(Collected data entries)
⟨

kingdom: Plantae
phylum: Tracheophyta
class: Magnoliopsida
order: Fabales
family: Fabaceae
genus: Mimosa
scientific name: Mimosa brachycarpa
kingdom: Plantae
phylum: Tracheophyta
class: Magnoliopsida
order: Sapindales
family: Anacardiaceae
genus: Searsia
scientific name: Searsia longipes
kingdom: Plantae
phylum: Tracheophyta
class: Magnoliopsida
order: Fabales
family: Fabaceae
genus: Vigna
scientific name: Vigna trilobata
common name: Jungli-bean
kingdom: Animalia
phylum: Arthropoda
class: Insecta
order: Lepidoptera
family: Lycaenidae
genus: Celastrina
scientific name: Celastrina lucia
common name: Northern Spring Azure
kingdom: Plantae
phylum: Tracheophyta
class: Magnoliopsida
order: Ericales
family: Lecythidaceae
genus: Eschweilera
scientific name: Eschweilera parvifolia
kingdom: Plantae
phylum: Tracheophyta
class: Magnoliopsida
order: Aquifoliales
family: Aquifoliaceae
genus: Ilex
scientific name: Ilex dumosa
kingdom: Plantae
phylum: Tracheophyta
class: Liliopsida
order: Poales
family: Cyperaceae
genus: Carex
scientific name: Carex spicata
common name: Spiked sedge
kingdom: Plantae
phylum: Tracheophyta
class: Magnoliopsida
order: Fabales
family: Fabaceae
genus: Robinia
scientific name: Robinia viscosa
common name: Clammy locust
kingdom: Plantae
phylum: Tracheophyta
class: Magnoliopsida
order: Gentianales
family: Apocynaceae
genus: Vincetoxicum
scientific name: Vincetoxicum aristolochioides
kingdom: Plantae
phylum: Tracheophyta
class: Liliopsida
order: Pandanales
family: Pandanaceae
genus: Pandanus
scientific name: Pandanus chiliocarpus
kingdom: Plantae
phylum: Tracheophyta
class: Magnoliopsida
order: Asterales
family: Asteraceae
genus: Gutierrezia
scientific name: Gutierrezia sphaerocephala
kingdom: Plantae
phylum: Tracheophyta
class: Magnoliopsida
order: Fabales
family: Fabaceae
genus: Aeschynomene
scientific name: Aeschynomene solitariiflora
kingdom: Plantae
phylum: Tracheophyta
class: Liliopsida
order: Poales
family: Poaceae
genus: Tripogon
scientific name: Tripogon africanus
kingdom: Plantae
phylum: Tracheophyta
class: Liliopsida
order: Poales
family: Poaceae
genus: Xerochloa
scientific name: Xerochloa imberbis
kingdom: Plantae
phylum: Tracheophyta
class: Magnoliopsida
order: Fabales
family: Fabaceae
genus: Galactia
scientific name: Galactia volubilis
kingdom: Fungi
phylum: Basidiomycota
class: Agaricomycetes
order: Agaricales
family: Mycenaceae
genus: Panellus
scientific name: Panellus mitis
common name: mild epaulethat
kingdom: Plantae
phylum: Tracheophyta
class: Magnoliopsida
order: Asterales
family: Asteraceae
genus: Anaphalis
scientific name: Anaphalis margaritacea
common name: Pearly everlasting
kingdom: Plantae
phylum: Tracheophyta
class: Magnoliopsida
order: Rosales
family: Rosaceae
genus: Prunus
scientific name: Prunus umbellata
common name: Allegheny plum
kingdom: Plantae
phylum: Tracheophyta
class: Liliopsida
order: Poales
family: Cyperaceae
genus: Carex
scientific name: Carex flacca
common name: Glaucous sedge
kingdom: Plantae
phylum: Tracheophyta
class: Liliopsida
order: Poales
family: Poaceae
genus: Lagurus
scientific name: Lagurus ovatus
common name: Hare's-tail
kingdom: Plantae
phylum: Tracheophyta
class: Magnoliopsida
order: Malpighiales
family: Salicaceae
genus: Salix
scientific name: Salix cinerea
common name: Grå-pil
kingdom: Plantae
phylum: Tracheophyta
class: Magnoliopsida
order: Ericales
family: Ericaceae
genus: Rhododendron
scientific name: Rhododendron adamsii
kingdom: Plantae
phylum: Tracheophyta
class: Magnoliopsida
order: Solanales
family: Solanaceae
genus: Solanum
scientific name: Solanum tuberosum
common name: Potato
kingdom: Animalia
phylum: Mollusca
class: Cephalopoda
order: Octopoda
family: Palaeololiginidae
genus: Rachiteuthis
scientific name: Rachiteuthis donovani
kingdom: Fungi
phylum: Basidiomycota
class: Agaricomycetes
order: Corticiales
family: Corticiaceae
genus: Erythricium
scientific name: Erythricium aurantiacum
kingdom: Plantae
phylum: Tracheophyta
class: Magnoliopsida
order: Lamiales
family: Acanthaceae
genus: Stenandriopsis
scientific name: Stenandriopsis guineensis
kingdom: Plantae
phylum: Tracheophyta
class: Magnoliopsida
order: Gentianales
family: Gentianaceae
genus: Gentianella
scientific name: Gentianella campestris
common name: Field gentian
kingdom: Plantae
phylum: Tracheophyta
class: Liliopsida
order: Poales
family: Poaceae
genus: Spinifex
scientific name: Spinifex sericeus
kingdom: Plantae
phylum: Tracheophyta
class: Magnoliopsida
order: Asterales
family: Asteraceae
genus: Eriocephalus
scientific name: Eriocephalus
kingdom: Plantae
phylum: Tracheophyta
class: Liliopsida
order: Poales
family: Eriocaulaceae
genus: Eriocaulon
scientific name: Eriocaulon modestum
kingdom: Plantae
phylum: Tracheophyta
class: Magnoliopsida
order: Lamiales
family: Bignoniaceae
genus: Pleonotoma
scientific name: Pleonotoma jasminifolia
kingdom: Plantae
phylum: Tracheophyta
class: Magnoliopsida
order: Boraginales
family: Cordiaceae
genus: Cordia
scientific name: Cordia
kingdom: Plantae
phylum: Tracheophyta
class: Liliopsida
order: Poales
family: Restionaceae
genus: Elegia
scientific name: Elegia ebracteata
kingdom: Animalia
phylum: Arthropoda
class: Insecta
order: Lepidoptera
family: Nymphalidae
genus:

⟩

Exercise requirements. Format the lines above as a JSON array of strings, one string per line, and leave out any blank lines.

Response for this exercise.
[
  "kingdom: Plantae",
  "phylum: Tracheophyta",
  "class: Magnoliopsida",
  "order: Fabales",
  "family: Fabaceae",
  "genus: Mimosa",
  "scientific name: Mimosa brachycarpa",
  "kingdom: Plantae",
  "phylum: Tracheophyta",
  "class: Magnoliopsida",
  "order: Sapindales",
  "family: Anacardiaceae",
  "genus: Searsia",
  "scientific name: Searsia longipes",
  "kingdom: Plantae",
  "phylum: Tracheophyta",
  "class: Magnoliopsida",
  "order: Fabales",
  "family: Fabaceae",
  "genus: Vigna",
  "scientific name: Vigna trilobata",
  "common name: Jungli-bean",
  "kingdom: Animalia",
  "phylum: Arthropoda",
  "class: Insecta",
  "order: Lepidoptera",
  "family: Lycaenidae",
  "genus: Celastrina",
  "scientific name: Celastrina lucia",
  "common name: Northern Spring Azure",
  "kingdom: Plantae",
  "phylum: Tracheophyta",
  "class: Magnoliopsida",
  "order: Ericales",
  "family: Lecythidaceae",
  "genus: Eschweilera",
  "scientific name: Eschweilera parvifolia",
  "kingdom: Plantae",
  "phylum: Tracheophyta",
  "class: Magnoliopsida",
  "order: Aquifoliales",
  "family: Aquifoliaceae",
  "genus: Ilex",
  "scientific name: Ilex dumosa",
  "kingdom: Plantae",
  "phylum: Tracheophyta",
  "class: Liliopsida",
  "order: Poales",
  "family: Cyperaceae",
  "genus: Carex",
  "scientific name: Carex spicata",
  "common name: Spiked sedge",
  "kingdom: Plantae",
  "phylum: Tracheophyta",
  "class: Magnoliopsida",
  "order: Fabales",
  "family: Fabaceae",
  "genus: Robinia",
  "scientific name: Robinia viscosa",
  "common name: Clammy locust",
  "kingdom: Plantae",
  "phylum: Tracheophyta",
  "class: Magnoliopsida",
  "order: Gentianales",
  "family: Apocynaceae",
  "genus: Vincetoxicum",
  "scientific name: Vincetoxicum aristolochioides",
  "kingdom: Plantae",
  "phylum: Tracheophyta",
  "class: Liliopsida",
  "order: Pandanales",
  "family: Pandanaceae",
  "genus: Pandanus",
  "scientific name: Pandanus chiliocarpus",
  "kingdom: Plantae",
  "phylum: Tracheophyta",
  "class: Magnoliopsida",
  "order: Asterales",
  "family: Asteraceae",
  "genus: Gutierrezia",
  "scientific name: Gutierrezia sphaerocephala",
  "kingdom: Plantae",
  "phylum: Tracheophyta",
  "class: Magnoliopsida",
  "order: Fabales",
  "family: Fabaceae",
  "genus: Aeschynomene",
  "scientific name: Aeschynomene solitariiflora",
  "kingdom: Plantae",
  "phylum: Tracheophyta",
  "class: Liliopsida",
  "order: Poales",
  "family: Poaceae",
  "genus: Tripogon",
  "scientific name: Tripogon africanus",
  "kingdom: Plantae",
  "phylum: Tracheophyta",
  "class: Liliopsida",
  "order: Poales",
  "family: Poaceae",
  "genus: Xerochloa",
  "scientific name: Xerochloa imberbis",
  "kingdom: Plantae",
  "phylum: Tracheophyta",
  "class: Magnoliopsida",
  "order: Fabales",
  "family: Fabaceae",
  "genus: Galactia",
  "scientific name: Galactia volubilis",
  "kingdom: Fungi",
  "phylum: Basidiomycota",
  "class: Agaricomycetes",
  "order: Agaricales",
  "family: Mycenaceae",
  "genus: Panellus",
  "scientific name: Panellus mitis",
  "common name: mild epaulethat",
  "kingdom: Plantae",
  "phylum: Tracheophyta",
  "class: Magnoliopsida",
  "order: Asterales",
  "family: Asteraceae",
  "genus: Anaphalis",
  "scientific name: Anaphalis margaritacea",
  "common name: Pearly everlasting",
  "kingdom: Plantae",
  "phylum: Tracheophyta",
  "class: Magnoliopsida",
  "order: Rosales",
  "family: Rosaceae",
  "genus: Prunus",
  "scientific name: Prunus umbellata",
  "common name: Allegheny plum",
  "kingdom: Plantae",
  "phylum: Tracheophyta",
  "class: Liliopsida",
  "order: Poales",
  "family: Cyperaceae",
  "genus: Carex",
  "scientific name: Carex flacca",
  "common name: Glaucous sedge",
  "kingdom: Plantae",
  "phylum: Tracheophyta",
  "class: Liliopsida",
  "order: Poales",
  "family: Poaceae",
  "genus: Lagurus",
  "scientific name: Lagurus ovatus",
  "common name: Hare's-tail",
  "kingdom: Plantae",
  "phylum: Tracheophyta",
  "class: Magnoliopsida",
  "order: Malpighiales",
  "family: Salicaceae",
  "genus: Salix",
  "scientific name: Salix cinerea",
  "common name: Grå-pil",
  "kingdom: Plantae",
  "phylum: Tracheophyta",
  "class: Magnoliopsida",
  "order: Ericales",
  "family: Ericaceae",
  "genus: Rhododendron",
  "scientific name: Rhododendron adamsii",
  "kingdom: Plantae",
  "phylum: Tracheophyta",
  "class: Magnoliopsida",
  "order: Solanales",
  "family: Solanaceae",
  "genus: Solanum",
  "scientific name: Solanum tuberosum",
  "common name: Potato",
  "kingdom: Animalia",
  "phylum: Mollusca",
  "class: Cephalopoda",
  "order: Octopoda",
  "family: Palaeololiginidae",
  "genus: Rachiteuthis",
  "scientific name: Rachiteuthis donovani",
  "kingdom: Fungi",
  "phylum: Basidiomycota",
  "class: Agaricomycetes",
  "order: Corticiales",
  "family: Corticiaceae",
  "genus: Erythricium",
  "scientific name: Erythricium aurantiacum",
  "kingdom: Plantae",
  "phylum: Tracheophyta",
  "class: Magnoliopsida",
  "order: Lamiales",
  "family: Acanthaceae",
  "genus: Stenandriopsis",
  "scientific name: Stenandriopsis guineensis",
  "kingdom: Plantae",
  "phylum: Tracheophyta",
  "class: Magnoliopsida",
  "order: Gentianales",
  "family: Gentianaceae",
  "genus: Gentianella",
  "scientific name: Gentianella campestris",
  "common name: Field gentian",
  "kingdom: Plantae",
  "phylum: Tracheophyta",
  "class: Liliopsida",
  "order: Poales",
  "family: Poaceae",
  "genus: Spinifex",
  "scientific name: Spinifex sericeus",
  "kingdom: Plantae",
  "phylum: Tracheophyta",
  "class: Magnoliopsida",
  "order: Asterales",
  "family: Asteraceae",
  "genus: Eriocephalus",
  "scientific name: Eriocephalus",
  "kingdom: Plantae",
  "phylum: Tracheophyta",
  "class: Liliopsida",
  "order: Poales",
  "family: Eriocaulaceae",
  "genus: Eriocaulon",
  "scientific name: Eriocaulon modestum",
  "kingdom: Plantae",
  "phylum: Tracheophyta",
  "class: Magnoliopsida",
  "order: Lamiales",
  "family: Bignoniaceae",
  "genus: Pleonotoma",
  "scientific name: Pleonotoma jasminifolia",
  "kingdom: Plantae",
  "phylum: Tracheophyta",
  "class: Magnoliopsida",
  "order: Boraginales",
  "family: Cordiaceae",
  "genus: Cordia",
  "scientific name: Cordia",
  "kingdom: Plantae",
  "phylum: Tracheophyta",
  "class: Liliopsida",
  "order: Poales",
  "family: Restionaceae",
  "genus: Elegia",
  "scientific name: Elegia ebracteata",
  "kingdom: Animalia",
  "phylum: Arthropoda",
  "class: Insecta",
  "order: Lepidoptera",
  "family: Nymphalidae",
  "genus:"
]